Geloofwaardigheid relevant element 4
7. De rechtbank is van oordeel dat de minister niet ten onrechte eisers verklaringen over de verschillende arrestaties en ontsnapping uit de gevangenis ongeloofwaardig heeft geacht. De minister heeft daarbij in de eerste plaats kunnen betrekken dat eiser vaag heeft verklaard over de arrestatie naar aanleiding van de moord op [naam zanger] , terwijl dat dit voor hem de reden is geweest Ethiopië te ontvluchten. Daarbij heeft de minister mee mogen wegen dat de verklaringen van eiser over het moment van aanhouden elkaar tegenspreken.

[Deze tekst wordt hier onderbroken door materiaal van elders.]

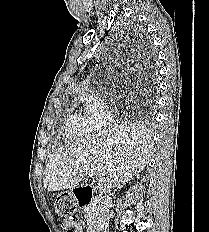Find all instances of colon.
<instances>
[{
    "label": "colon",
    "instance_id": "colon-1",
    "mask_svg": "<svg viewBox=\"0 0 209 232\" xmlns=\"http://www.w3.org/2000/svg\"><path fill=\"white\" fill-rule=\"evenodd\" d=\"M75 222H77V221H66V223L64 224V227L67 230V232H72L71 225Z\"/></svg>",
    "mask_w": 209,
    "mask_h": 232
}]
</instances>
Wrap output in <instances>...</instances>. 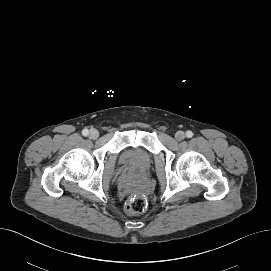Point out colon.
<instances>
[{
    "label": "colon",
    "instance_id": "5ec220e1",
    "mask_svg": "<svg viewBox=\"0 0 271 271\" xmlns=\"http://www.w3.org/2000/svg\"><path fill=\"white\" fill-rule=\"evenodd\" d=\"M147 206V198L142 194H138L127 201L125 208L129 213H142L147 209Z\"/></svg>",
    "mask_w": 271,
    "mask_h": 271
}]
</instances>
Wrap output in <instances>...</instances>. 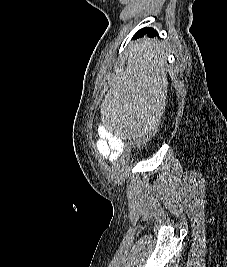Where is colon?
Here are the masks:
<instances>
[{
  "label": "colon",
  "mask_w": 227,
  "mask_h": 267,
  "mask_svg": "<svg viewBox=\"0 0 227 267\" xmlns=\"http://www.w3.org/2000/svg\"><path fill=\"white\" fill-rule=\"evenodd\" d=\"M156 118H162L163 114L160 113V115H154ZM161 128L160 121H157V123L153 124V130H149L146 135H144L140 140H136L135 143V149L131 150L130 153V159L133 158H139V156H142L144 152H146V147L148 144H150V140L154 139V136H156V131H159Z\"/></svg>",
  "instance_id": "1"
}]
</instances>
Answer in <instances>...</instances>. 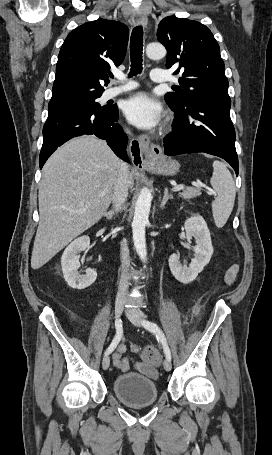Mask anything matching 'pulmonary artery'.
Wrapping results in <instances>:
<instances>
[{
    "label": "pulmonary artery",
    "mask_w": 272,
    "mask_h": 455,
    "mask_svg": "<svg viewBox=\"0 0 272 455\" xmlns=\"http://www.w3.org/2000/svg\"><path fill=\"white\" fill-rule=\"evenodd\" d=\"M120 79L126 80L125 77L119 76ZM151 79L155 83H164L168 81L167 73L162 69H153L151 72ZM136 87L134 82L126 80V83L122 86L112 87L106 90L103 94V98L108 100L119 96L125 92H128Z\"/></svg>",
    "instance_id": "pulmonary-artery-1"
}]
</instances>
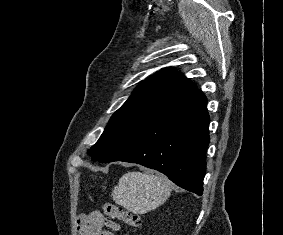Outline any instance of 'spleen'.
Returning <instances> with one entry per match:
<instances>
[{
	"label": "spleen",
	"mask_w": 283,
	"mask_h": 235,
	"mask_svg": "<svg viewBox=\"0 0 283 235\" xmlns=\"http://www.w3.org/2000/svg\"><path fill=\"white\" fill-rule=\"evenodd\" d=\"M171 194V182L162 175L128 172L112 193L113 201L136 214H145L162 205Z\"/></svg>",
	"instance_id": "1"
}]
</instances>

7.1. De minister heeft verder naar het oordeel van de rechtbank eisers verklaringen over het gestelde onderduiken op bekend terrein en het blijven bezoeken van zijn familie, niet hoeven volgen. In het bestreden besluit heeft de minister voldoende deugdelijk gemotiveerd waarom hij de verklaringen van eiser niet volgt. De minister heeft mogen stellen dat het niet te volgen is dat als eiser herkend zou zijn in [plaats] hij zich nog steeds in het openbaar zou begeven. De verklaring van eiser in beroep dat hij naar een huis ging wat van zijn familie was, maar niet waar zijn familie verbleef als hij te veel herkend werd in [plaats] en dat hij daar alleen was, heeft de minister niet hoeven volgen. Dit maakt, zoals de minister op de zitting heeft toegelicht, nog niet dat eisers verklaringen over het gestelde onderduiken moeten worden gevolgd. Daarnaast heeft de minister zich op het standpunt kunnen stellen dat niet te volgen is dat eiser opeens in het vizier van de autoriteiten is gekomen na het gestelde anderhalf jaar ondergedoken te hebben gezeten en dat een aanhoudingsbrief is opgesteld. Daarbij heeft de minister mogen stellen dat de uitleg van eiser dat de autoriteiten hem lange tijd niet hebben kunnen vinden, een aanname is die hij niet nader heeft weten te onderbouwen. Ook heeft de minister erop gewezen dat eiser niet is ingegaan op het punt in het voornemen waarbij hem wordt tegengeworpen dat hij de aanhoudingsbrief niet zou hebben overgelegd. Op de zitting heeft de minister toegelicht dat eiser onvoldoende verklaart waarom pas twee jaar na het gestelde onderduiken een aanhoudingsbrief is uitgevaardigd. De stelling van eiser dat de autoriteiten een aanhoudingsbrief bij zijn ouders hebben afgeleverd, toen bleek dat hij ondergedoken zat, heeft de minister niet tot een ander standpunt over eisers verklaringen over de aanhoudingsbrief hoeven brengen.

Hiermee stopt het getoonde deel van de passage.